╭─ PAGE EXCERPT
Yes, I managed to duplicate TCivetweb.cxx into a second engine TCivetwebCustom.cxx, that I can call from THttpServer with server->CreateEngine("http_custom:80");. It works.

What do you think I should change in begin_request_handler to allow this chunked mode?

One can mark THttpCallArg as chunked data transfer.
So THttpServer::ProcessRequests will be invoked many times with the same THttpCallArg instance - until chunked_end is returned

see [http] implement chunked requests by linev · Pull Request #19823 · root-project/root · GitHub

1 Like

Thanks a lot @linev, I will experiment around this in the next few days!

PS: I see

CAUTION: Example is not able to handle multiple requests at the same time

Does this mean it’s blocking: if a 10 GB file is currently being downloaded by client, we cannot access to /index.html after the download has started?

If so, is it true also if the server is started with http:8080?thrds=5?

Thanks again.

It means - if several clients wants to access “/chunked.txt” one have implement bookkeeping to distinguish these clients by THttCallArg instance. All other requests will be handled absolutely independent

1 Like

Did you try code from PR? Does it work for you?

1 Like

Thanks for your message @linev.

On a Ubuntu, I have cloned your branch, built ROOT from source like in Building ROOT from source - ROOT, I did all the steps including 5. source <installdir>/bin/thisroot.shand it worked.

But then when trying to compile your tutorial: cd root_src/tutorials, I fail with cmake . -Wno-dev: CMake Error: File /root/root_src/tutorials/test/Event.h does not exist. CMake Error at CMakeLists.txt:441 (configure_file): configure_file Problem configuring file
Indeed these files are not present.

With which command do you build the tutorials file httpchunked.C?

No need to build something.

Just run root tutorials/http/httpchunked.C.
If you want - you can run it in compiled mode root tutorials/http/httpchunked.C+

And then try wget http://localhost:8080/chunked.txt

1 Like

It works well, thanks @linev!
I even can stream the result of a tar compression “on the fly” directly to the client! See the following working code.
The only little problem I have is that, when reading chunks of 16 KB into a binary buffer buffer, then when doing

arg->SetBinaryContent(buffer);

or

arg->SetBinaryContent(std::string(buffer));

it doesn’t work until the end of the pipe reading (it stops before bytesRead = 0)
╰─
╭─ MATERIAL PROVIDED
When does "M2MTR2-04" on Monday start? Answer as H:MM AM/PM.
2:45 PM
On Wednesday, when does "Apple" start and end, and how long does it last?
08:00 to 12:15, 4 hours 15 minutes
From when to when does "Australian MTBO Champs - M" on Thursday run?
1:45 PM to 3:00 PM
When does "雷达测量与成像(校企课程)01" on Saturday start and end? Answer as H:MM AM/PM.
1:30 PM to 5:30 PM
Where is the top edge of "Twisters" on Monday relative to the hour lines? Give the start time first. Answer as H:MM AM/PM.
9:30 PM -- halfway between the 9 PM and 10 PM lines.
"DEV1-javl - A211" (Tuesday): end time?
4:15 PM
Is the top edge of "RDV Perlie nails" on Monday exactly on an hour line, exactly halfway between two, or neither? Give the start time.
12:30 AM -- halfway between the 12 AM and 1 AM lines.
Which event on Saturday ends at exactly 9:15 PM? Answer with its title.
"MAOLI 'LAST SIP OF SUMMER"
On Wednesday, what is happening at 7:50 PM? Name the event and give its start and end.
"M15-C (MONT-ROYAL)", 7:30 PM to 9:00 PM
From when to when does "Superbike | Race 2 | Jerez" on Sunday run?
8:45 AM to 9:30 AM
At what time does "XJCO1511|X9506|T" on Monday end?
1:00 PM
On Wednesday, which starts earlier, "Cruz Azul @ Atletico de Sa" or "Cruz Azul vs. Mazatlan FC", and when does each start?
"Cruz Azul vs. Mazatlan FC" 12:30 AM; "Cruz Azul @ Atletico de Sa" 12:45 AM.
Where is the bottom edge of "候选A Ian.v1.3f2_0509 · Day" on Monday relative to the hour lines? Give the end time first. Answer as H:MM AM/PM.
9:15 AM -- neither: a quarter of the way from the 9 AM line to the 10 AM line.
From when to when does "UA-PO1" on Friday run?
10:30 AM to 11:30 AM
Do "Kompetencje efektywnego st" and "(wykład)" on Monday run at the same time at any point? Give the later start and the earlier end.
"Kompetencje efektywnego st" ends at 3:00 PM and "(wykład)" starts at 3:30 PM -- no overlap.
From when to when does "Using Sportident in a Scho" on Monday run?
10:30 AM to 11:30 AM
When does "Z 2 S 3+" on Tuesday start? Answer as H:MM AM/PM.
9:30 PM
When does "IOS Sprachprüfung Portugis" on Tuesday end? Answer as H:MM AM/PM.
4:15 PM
╰─
YOUR TASKS:
[1] In the forum thread about chunked transfer in THttpServer, what command runs the httpchunked.C tutorial in compiled mode?
[2] In the chunked-transfer thread, why would THttpServer::ProcessRequests be called many times with the same THttpCallArg instance, and when do those calls end?
[3] Carry the chunked-transfer thread forward from its last sentence.

ANSWERS TO THE EXERCISES:
[1] root tutorials/http/httpchunked.C+

[2] They happen because the THttpCallArg is marked for chunked data transfer, so the same instance is handed back on each call. The calls keep going until chunked_end is returned.

[3]
If instead I do arg->SetBinaryContent("aaa"); then it works until bytesRead = 0, as expected. So the problem is probably about putting raw binary content as request response. Should we add something for binary? Do you know what?
Something with application/octet-stream?
Something else?

Any idea for this small issue?


Full code reproducible example

  • Runnable with root httpchunked.C, then wget http://localhost:8080/test.zip.
  • It uses a dummy 1GB file /root/testfile that you can easily create with dd if=/dev/urandom of=/root/testfile bs=1024 count=1000000.
#include "THttpServer.h"
#include "THttpCallArg.h"
#include <cstring>
#include <thread>
class TChunkedHttpServer : public THttpServer {
  protected:
    int fCounter = 0;
    FILE* pipe;
    char buffer[16*1024];
    std::size_t bytesRead;
    void MissedRequest(THttpCallArg *arg) override {
        std::cout << "foo" << fCounter << "\n";
        if (strcmp(arg->GetFileName(), "test.zip"))
            return;
        arg->SetChunked();
        if (fCounter == 0) {  // beginning of the request
            pipe = popen("tar -czf - /root/testfile", "r");  
                   // 1GB testfile created with: dd if=/dev/urandom of=/root/testfile bs=1024 count=1000000
            if (!pipe) {
                std::cout << "popen() failed!" << std::endl;
                return;
            }
        }
        fCounter++;
        bytesRead = fread(buffer, 1, 16*1024, pipe);
        if (bytesRead == 0) {
            std::cout << "bytesRead = 0" << "\n";
            fCounter = 0;
            arg->SetChunked(kFALSE);
        }
        arg->SetBinaryContent("aaa");   // with this, it works **until the end** of the "tar" pipe, i.e. until bytesRead == 0. It works successfully but outputs "aaa" instead of the real content
        // arg->SetBinaryContent(std::string(buffer));    // here sadly it stops *before* bytesRead == 0. Why
    }
  public:
    TChunkedHttpServer(const char *engine) : THttpServer(engine) {}
    ClassDefOverride(TChunkedHttpServer, 0)
};

void httpchunked() {
    auto serv = new TChunkedHttpServer("http:8080");
    serv->SetTimer(1);  // reduce to minimum timeout for async requests processing
}

Hi,

You can try to use separately: THttpCallArg::SetContent() and THttpCallArg::SetContentType()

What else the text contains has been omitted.